The lights are off. It’s dark. The attendants have picked up the remains your chicken and pasta that was somehow better than you expected, but still completely sub-par. You’re snuggled into seat 34B surrounded by the light snore coming from 34A. You know you should join your seat mates and try and get some sleep. This might be your only chance. You put your head back, imagine the cobblestone streets waiting for you once the plane lands, and close your eyes.
But you’re not tired. You’re not tired at all. Maybe that 6pm coffee at the airport was ill-advised. This will never work. You don’t sleep well on planes.
You press the touch screen on the seat back in front of you. It lights up searingly bright. You scroll through the movies. Pick something that will help you sleep, you think. Sweet Home Alabama, maybe you saw that years ago. Whatever, sure— you click play. And that’s when it happens… Your usual stoic nature is cast aside and you find yourself wiping tears with your shirtsleeve watching Reese Witherspoon proclaim her love in the rain.

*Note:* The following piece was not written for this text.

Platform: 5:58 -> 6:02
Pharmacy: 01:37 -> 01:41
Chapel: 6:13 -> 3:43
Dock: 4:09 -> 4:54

Why do so many of us cry on airplanes?
I’ve heard anecdotal stories about how dehydration effects our brain function, or sometimes its the cabin pressure, the altitude. None of those, to me, explain why I was touched to the point of tears when Jess scored the winning goal in front of Jonathan Rhys Meyer while her family was dancing joyously in their saris at Pinky’s wedding in Bend it like Beckham.
There’s a stillness and an anonymity to being awake on a plane. It allows you to sit with your feelings and simply feel them. Perhaps you’re subconsciously saying goodbye to your former self, the banal and boring one you left behind on land. Perhaps the version of yourself that will step off this plane is more adventurous, braver, and more likely to have the right words and wisdom to help a young Matt Damon quell his inner demons. Perhaps the movies remind us of something in ourselves that has been dormant for far too long.

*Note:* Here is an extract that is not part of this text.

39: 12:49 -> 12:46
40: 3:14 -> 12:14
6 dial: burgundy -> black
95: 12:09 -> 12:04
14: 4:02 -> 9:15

Or maybe it’s as simple as the lack of sleep, the tremendous amount of coffee you drank, and the fact that your uber missed a turn and barely got you to the airport on time. Once we’re settled, our fight-or-flight response that had been churning all day shifts to a calmer state of rest — something has to mark that transition. What better than a good cry?

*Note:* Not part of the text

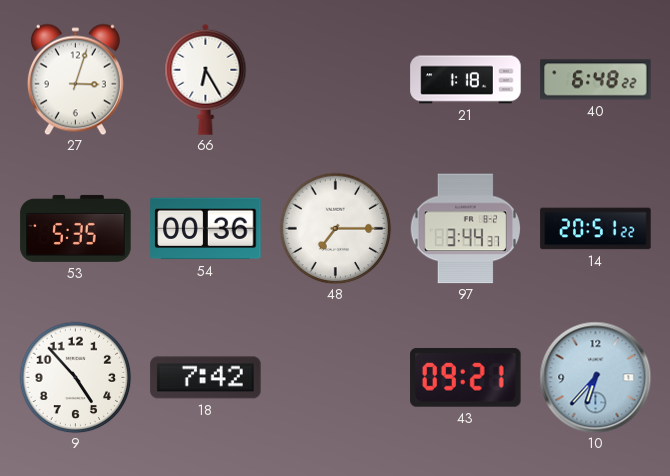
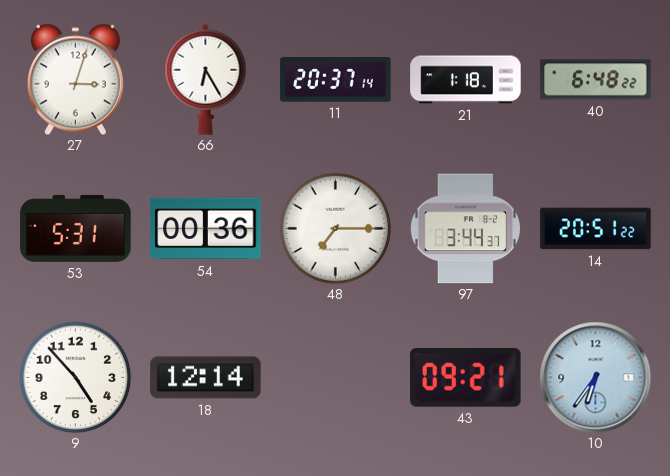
11: none -> 20:37
53: 5:35 -> 5:31
18: 7:42 -> 12:14
10: 6:37 -> 6:36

Sure, the pain au chocolat at your favorite boulangerie in Paris or a visit to your most beloved Rembrandt at the Rijksmuseum in Amsterdam are reasons enough to get on a plane, but the overlooked small joys of travel are often the sweetest parts. Even if it isn’t as grand as azure water and white sand beaches, I miss the catharsis that comes from a good cry at 40,000 feet. It’s a reminder that life isn’t just another news article on our phone, that the core of us is still here, feeling away at the realness of human emotion.